** Begin Selection **

A lot has been written and said about the millennial generation in the church. Though the exact parameters are vague, millennials are generally thought to have been born somewhere between 1980-1999. Essentially we're talking about the new generation of Christian leaders, at or around 30 years old. I was born in 1978, so I may or may not be millennial :).
We are a generation characterized by action, by activism, by new resurgent interests in orthodoxy and theology. In many ways, it's a great time for the church. But with every movement comes pitfalls and cautions. And so as a young leader, I just wanted to offer six words leaders in my generation may want to consider:
Humility. As young leaders, are often infused with great confidence and conviction. "Let's go change the world." This is a good instinct, but we must guard against a sort of generational pride. This is the idea that we are God's answer to the world's problems. Young change agents tend to resist advice or rebuke. We tend to think we know more than previous generations. But I'm reminded of the Scripture that says, "God resists the proud, but gives grace to the humble." This verse is repeated three times (Proverbs 3:34; James 4:6; 1 Peter 5:5) in the Scriptures -- for a reason. Pride must be put to death daily. I find it instructive that Peter repeats this instruction in his book. As a wise older man, he's likely reflecting on his younger days as a brash, young, disciple of Jesus. "Don't be like that," I sense him saying. We'd be wise to embrace humility in all of our boldness.
Dependence. I have a wise elder in my church who reminds me often of the increasing frailty of age. He's fond of telling me how much energy and how hard he worked in his younger years, but now that he's older, he realizes how dependent He is on God. When we are young, we don't often think we need God. We're healthy, we're gifted. We might even convince ourselves that God is really fortunate to have us on His team. But discipleship begins with a childlike dependence on God. And I think we lead God's people better when we acknowledge that it is His power, not ours, that sustains God's work.
Unity. As a young guy, I like to mix it up. I like to engage a good discussion on theology or politics or culture. This is good, but it can quickly descend into useless and unfruitful arguments. I see this tendency among the young Christian bloggers (including myself). We get a rise out of "calling out" some Christian leader or movement. We pride ourselves on the supposed "courage" of being disagreeable. But we have to ask ourselves a penetrating personal question. Are we writing that blog post to get more clicks or to genuinely edify the body of Christ? Are you trying to make a name for ourselves by opposing someone famous? Most importantly, is our contribution to the discussion building up or tearing down? We have to genuinely examine our hearts for motives. Sometimes I think many of the conservative bloggers -- guys I regularly read, whose ministries I admire -- feel they have to be in a constantly critical mode. There's always an angle to wedge in a disagreement. I'm all for thoughtful discussion and engagement, but let's make sure our efforts are always toward building up, loving, and promoting unity among God's people. Let's not be self-critical of the church just to be self-critical.

** End Selection **
** Begin Data section **

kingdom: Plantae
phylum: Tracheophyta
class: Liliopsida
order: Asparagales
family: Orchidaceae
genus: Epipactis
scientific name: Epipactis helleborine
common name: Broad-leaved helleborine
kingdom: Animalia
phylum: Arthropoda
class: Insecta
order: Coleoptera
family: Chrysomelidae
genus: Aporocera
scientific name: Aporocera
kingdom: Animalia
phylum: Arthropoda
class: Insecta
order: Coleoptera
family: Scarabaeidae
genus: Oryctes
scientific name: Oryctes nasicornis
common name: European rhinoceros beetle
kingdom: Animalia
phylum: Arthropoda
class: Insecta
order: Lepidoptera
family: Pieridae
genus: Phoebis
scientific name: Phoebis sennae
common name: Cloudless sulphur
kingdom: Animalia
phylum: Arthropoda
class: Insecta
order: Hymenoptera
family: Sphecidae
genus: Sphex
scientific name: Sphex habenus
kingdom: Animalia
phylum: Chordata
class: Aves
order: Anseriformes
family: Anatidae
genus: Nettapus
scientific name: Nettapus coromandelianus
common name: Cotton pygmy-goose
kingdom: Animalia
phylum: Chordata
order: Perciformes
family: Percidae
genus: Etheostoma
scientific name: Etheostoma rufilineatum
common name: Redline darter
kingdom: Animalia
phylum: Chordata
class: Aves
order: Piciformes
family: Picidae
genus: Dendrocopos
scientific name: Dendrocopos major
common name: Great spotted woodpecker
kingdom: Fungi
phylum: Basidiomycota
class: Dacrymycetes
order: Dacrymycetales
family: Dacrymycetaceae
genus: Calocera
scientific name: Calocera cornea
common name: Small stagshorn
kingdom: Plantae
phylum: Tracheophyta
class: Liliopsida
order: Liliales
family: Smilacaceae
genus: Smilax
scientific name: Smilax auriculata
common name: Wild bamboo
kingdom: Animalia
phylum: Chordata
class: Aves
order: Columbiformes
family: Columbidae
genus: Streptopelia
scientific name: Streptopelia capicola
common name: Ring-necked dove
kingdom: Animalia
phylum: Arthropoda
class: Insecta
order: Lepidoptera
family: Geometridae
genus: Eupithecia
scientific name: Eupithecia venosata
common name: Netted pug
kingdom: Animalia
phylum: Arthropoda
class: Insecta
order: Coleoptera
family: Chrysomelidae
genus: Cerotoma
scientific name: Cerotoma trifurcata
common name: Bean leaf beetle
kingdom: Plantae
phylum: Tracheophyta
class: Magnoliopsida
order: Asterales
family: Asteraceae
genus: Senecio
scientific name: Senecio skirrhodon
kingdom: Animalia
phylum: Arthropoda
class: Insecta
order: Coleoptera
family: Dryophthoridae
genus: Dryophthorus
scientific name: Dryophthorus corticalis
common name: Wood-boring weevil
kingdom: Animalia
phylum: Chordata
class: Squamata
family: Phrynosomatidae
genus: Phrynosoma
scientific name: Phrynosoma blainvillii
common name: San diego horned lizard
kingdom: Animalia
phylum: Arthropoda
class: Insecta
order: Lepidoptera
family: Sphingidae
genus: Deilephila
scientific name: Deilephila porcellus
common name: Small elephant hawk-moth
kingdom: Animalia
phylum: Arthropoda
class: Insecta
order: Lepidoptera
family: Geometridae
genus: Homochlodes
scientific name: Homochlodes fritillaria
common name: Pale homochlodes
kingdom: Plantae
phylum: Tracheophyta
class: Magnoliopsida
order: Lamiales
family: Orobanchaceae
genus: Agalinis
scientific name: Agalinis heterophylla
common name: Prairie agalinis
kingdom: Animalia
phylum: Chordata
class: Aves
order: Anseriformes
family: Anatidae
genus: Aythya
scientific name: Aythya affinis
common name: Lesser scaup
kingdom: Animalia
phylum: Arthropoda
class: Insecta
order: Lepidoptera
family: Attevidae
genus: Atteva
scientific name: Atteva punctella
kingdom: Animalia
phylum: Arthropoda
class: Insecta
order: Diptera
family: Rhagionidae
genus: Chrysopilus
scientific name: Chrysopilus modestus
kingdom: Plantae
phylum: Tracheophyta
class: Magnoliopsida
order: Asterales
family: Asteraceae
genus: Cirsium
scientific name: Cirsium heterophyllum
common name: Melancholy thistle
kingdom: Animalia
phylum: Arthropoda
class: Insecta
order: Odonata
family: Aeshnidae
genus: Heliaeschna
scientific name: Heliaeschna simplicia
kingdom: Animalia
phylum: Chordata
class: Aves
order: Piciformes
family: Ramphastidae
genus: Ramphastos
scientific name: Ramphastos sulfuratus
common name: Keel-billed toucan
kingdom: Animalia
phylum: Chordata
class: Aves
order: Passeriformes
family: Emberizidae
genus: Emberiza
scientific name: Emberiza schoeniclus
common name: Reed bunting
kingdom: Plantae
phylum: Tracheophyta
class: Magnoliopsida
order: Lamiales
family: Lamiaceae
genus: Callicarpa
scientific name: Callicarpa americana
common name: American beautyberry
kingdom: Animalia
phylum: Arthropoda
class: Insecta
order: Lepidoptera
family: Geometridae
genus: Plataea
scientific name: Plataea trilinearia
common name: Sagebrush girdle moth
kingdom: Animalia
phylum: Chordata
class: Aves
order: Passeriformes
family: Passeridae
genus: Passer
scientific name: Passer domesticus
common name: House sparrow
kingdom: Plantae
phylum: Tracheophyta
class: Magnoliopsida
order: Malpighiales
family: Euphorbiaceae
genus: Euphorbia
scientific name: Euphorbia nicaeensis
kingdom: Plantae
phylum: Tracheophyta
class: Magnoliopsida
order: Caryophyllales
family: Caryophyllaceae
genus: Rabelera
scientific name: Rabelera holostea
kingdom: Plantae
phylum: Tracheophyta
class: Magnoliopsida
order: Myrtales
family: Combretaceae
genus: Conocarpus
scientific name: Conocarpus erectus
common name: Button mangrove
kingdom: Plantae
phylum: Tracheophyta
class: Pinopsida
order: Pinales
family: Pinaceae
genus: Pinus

** End Data section **

▶ What to work on
[A] In the post on millennial church leaders, what year was the writer born?
[B] Copy the post on millennial church leaders word for word from "A lot has been" to "be millennial :).".
The records come from a different source than the post.

▶ Answers to the problems
[A] 1978

[B]
A lot has been written and said about the millennial generation in the church. Though the exact parameters are vague, millennials are generally thought to have been born somewhere between 1980-1999. Essentially we're talking about the new generation of Christian leaders, at or around 30 years old. I was born in 1978, so I may or may not be millennial :).